I can give you a couple of tips for finishing the crankshaft and con rods, should you choose to use them.
The con rods have support connections on either side; this is unfortunate but unavoidable. The parts are small enough that holding them while touching them up with a sanding stick is difficult, at least for me with my fat fingers. I made a very simple holding tool from a block of styrene, with holes drilled to accept two short (~10mm) lengths of brass tubing, 1.6mm OD and .7mm OD respectively, and spaced per the conrod's big end and wrist pin spacing. I don't have a great photo of it but you can most of it in the lower right hand corner of this photo:
(https://i.imgur.com/e6qw7Yo.jpg)
This simple tool makes it MUCH easier to handle the conrods while prepping them for paint.
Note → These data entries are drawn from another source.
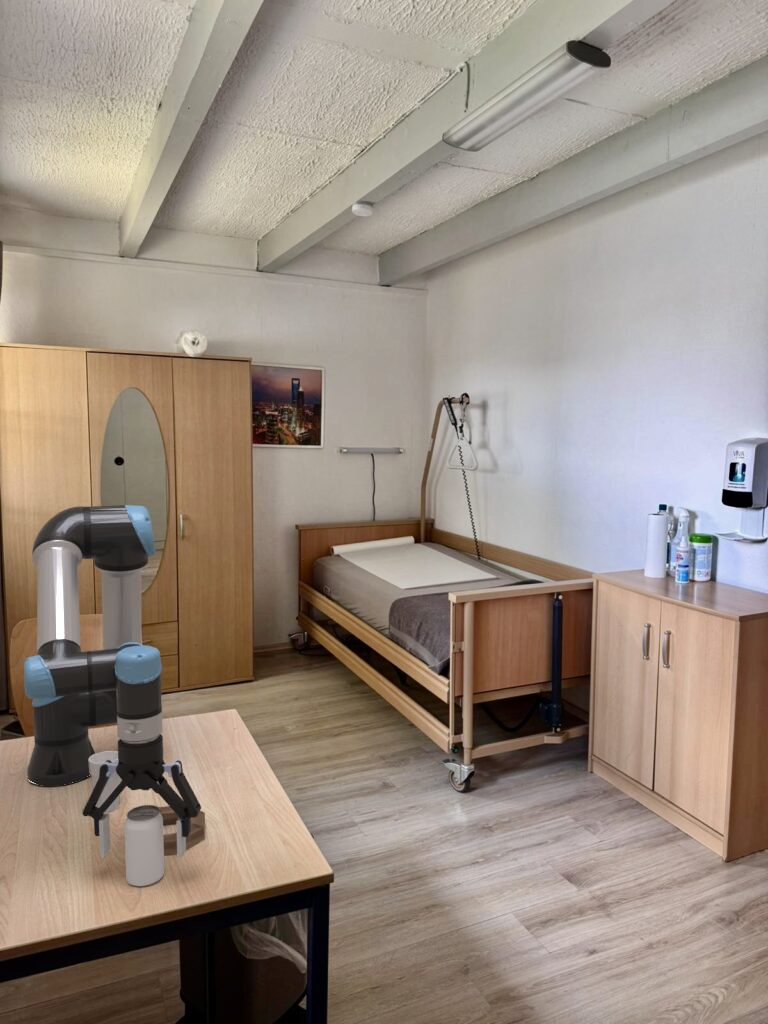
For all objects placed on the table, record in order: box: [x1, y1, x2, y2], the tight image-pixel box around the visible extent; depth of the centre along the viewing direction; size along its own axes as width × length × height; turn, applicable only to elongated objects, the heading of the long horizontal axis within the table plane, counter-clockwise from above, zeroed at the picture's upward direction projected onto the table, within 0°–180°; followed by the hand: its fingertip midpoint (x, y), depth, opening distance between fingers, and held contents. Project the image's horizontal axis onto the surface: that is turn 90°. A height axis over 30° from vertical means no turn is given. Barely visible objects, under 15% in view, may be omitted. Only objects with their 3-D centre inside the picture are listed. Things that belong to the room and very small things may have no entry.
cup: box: [88, 750, 121, 814], centre depth 156 cm, size 7×7×11 cm
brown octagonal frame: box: [158, 805, 206, 856], centre depth 145 cm, size 14×14×2 cm
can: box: [124, 804, 165, 888], centre depth 130 cm, size 6×6×12 cm
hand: (143, 853), depth 130 cm, fingers open, 13 cm apart
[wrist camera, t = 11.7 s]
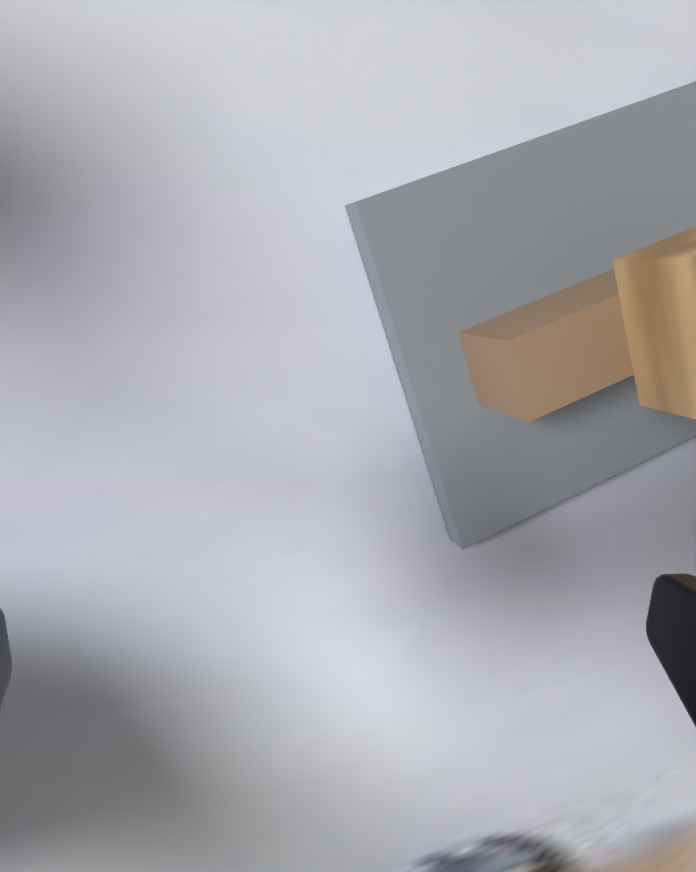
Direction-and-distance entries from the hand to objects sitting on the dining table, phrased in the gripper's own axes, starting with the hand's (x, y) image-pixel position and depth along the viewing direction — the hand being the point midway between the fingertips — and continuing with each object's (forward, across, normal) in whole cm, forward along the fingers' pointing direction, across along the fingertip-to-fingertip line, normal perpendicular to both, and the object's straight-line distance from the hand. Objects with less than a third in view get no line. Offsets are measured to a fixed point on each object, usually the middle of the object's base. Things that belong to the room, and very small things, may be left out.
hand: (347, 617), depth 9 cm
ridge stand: (+15, -11, -3) cm, 18 cm away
To hold the conrods while painting, I CA'ed a short length of 1.6mm OD to a round toothpick (aka "cocktail stick" to Brits, if I'm not mistaken). Slip the conrod over the brass tube until it is up against the toothpick. Secure with an even shorter length of 1.8mm OD (1.6mm ID) tube slipped over the first tube and snug against the conrod.
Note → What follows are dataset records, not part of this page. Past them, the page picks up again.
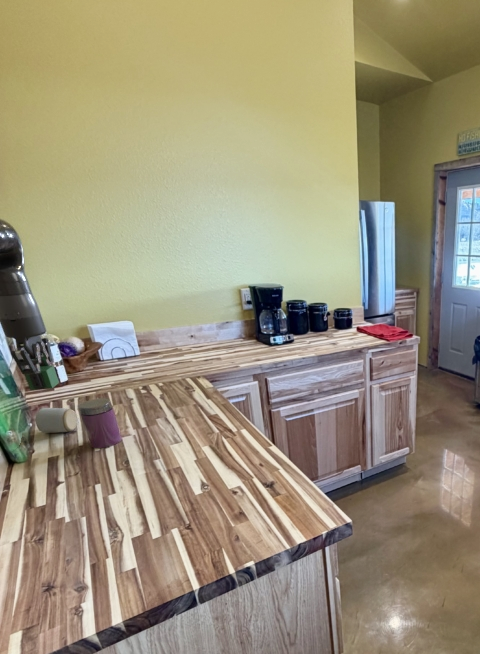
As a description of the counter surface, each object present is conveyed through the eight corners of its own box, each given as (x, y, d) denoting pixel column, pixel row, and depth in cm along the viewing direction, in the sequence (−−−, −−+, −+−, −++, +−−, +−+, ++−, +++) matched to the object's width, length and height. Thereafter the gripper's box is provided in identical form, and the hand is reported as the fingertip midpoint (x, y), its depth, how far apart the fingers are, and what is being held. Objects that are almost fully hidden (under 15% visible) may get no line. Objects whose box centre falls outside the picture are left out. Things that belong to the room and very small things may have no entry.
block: (30, 390, 99) (23, 372, 97) (38, 384, 103) (31, 366, 101) (52, 388, 100) (46, 370, 98) (59, 382, 104) (53, 365, 102)
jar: (86, 450, 117) (73, 412, 112) (94, 437, 124) (83, 402, 119) (118, 445, 120) (107, 408, 115) (124, 434, 126) (114, 399, 122)
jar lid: (76, 416, 113) (74, 409, 112) (85, 406, 120) (83, 400, 119) (108, 413, 116) (106, 406, 115) (114, 403, 122) (112, 397, 121)
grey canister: (69, 435, 125) (61, 411, 122) (39, 437, 124) (31, 413, 121) (87, 421, 135) (80, 399, 132) (60, 423, 134) (52, 400, 131)
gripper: (14, 310, 99) (38, 378, 106) (-18, 321, 87) (12, 397, 94) (51, 308, 102) (72, 375, 109) (25, 319, 89) (51, 393, 96)
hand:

Similarly, I glued 1.8mm OD / 1.6mm ID lengths of tube to toothpicks to hold the crankshaft sections by the crank pin for handling and painting, first marking the toothpicks with stripes so that I could keep everything straight in terms of what goes where.
I primed the crankshaft parts and conrods with Alclad Black Micro-Filler primer before spraying with Alclad Chrome. I did not polish the black primed parts before spraying the chrome on, which may have been worthwhile. To the naked eye and even under magnification the metallic effect is pretty convincing; the macro lens however can be a cruel master.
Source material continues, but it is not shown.